Specifies whether to compress the shuffle files.

spark.sql.shuffle.partitions

Number of SparkSQL partitions.

spark.yarn.executor.memoryOverhead

YARN memory overhead.

SparkContext

Main Spark entry point; used to create RDDs, accumulators, and broadcast variables.

SparkConf

Spark configuration object.

SQLContext

Main Spark SQL entry point.

StreamingContext

Main Spark Streaming entry point.

Spark error messages

Spark error messages

Explanation

Container killed by YARN for exceeding memory limits.

The amount of off-heap memory was insufficent at container level. "spark.yarn.executor.memoryOverhead" should be increased to a larger value.
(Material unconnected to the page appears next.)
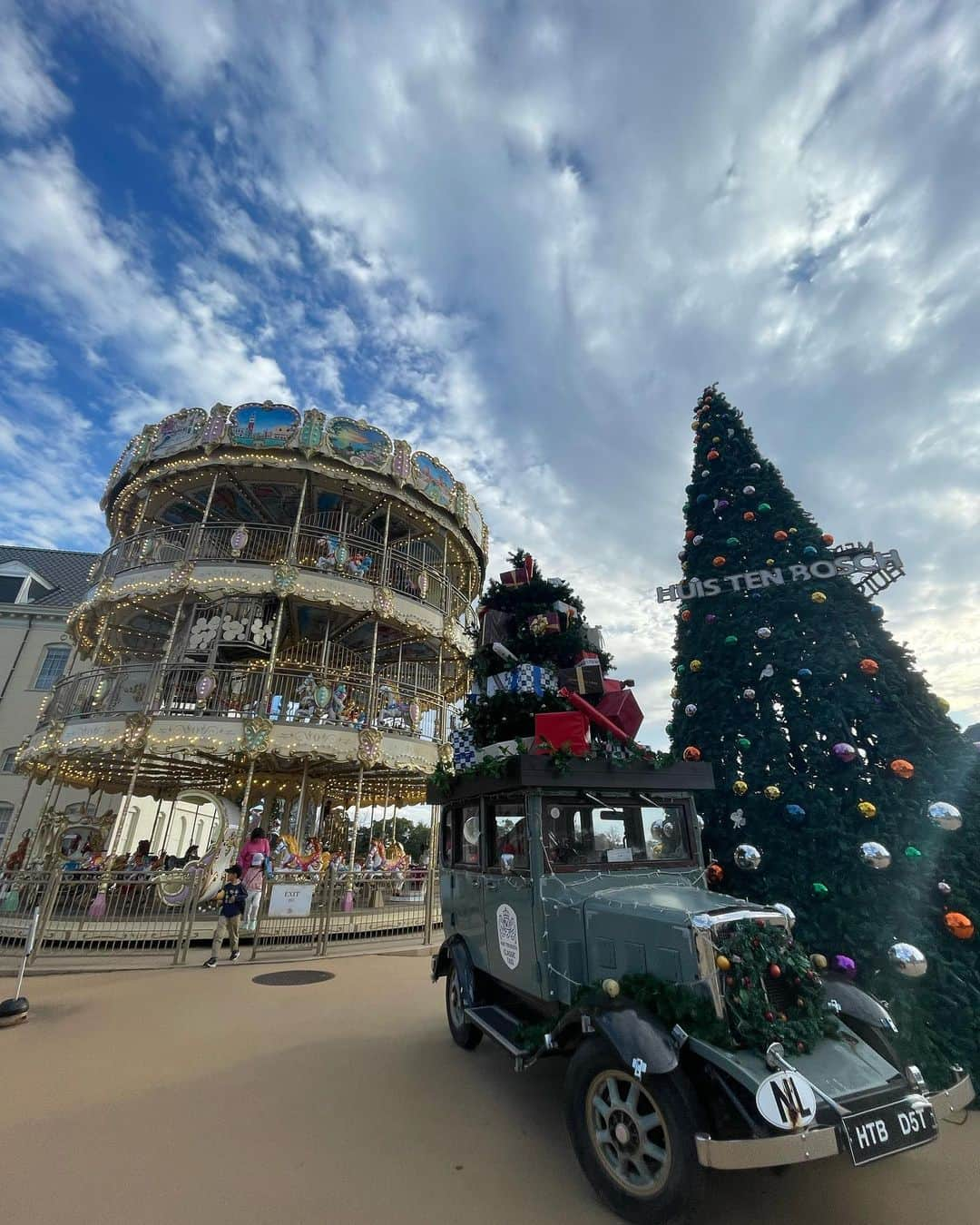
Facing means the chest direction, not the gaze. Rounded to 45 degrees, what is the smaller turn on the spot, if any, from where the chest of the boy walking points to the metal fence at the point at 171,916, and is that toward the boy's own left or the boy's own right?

java.io.IOException: Connection reset by peer

Connection reset by peer. Generally occurs in the driver logs when some of the executors fail or are shutdown unexpectedly.

java.lang.OutOfMemoryError

Out of memory error, insufficient Java heap space at executor or driver levels.

org.apache.hadoop.mapred.InvalidInputException

Input path does not exist.

org.apache.spark.SparkException: Kryo serialization failed: Buffer overflow.

Buffer overflow.

org.apache.spark.sql.catalyst.errors.package$TreeNodeException

Exception observed when executing a SparkSQL query on non existing data.

MapReduce/Hive keywords

Key Term

Explanation

hive.exec.parallel

Determines whether to execute jobs in parallel.

hive.exec.reducers.bytes.per.reducer

The size per reducer.

io.sort.mb

The total amount of buffer memory to use while sorting files, in megabytes.

io.sort.record.percent

The percentage of io.sort.mb dedicated to tracking record boundaries.

mapreduce.input.fileinputformat.split.maxsize

Buffer overflow.

mapreduce.input.fileinputformat.split.minsize

Maximum chunk size map input should be split into.

mapreduce.job.reduces

Default number of reduce tasks per job.

mapreduce.map.cpu.vcores

Number of virtual cores to request from the scheduler for each map task.

mapreduce.map.java.opts

JVM heap size for each map task.

mapreduce.map.memory.mb

The amount of memory to request from the scheduler for each map task.

mapreduce.reduce.cpu.vcores

Number of virtual cores to request from the scheduler for each reduce task.

mapreduce.reduce.java.opts

JVM heap size for each reduce task.

mapreduce.reduce.memory.mb

The amount of memory to request from the scheduler for each reduce task.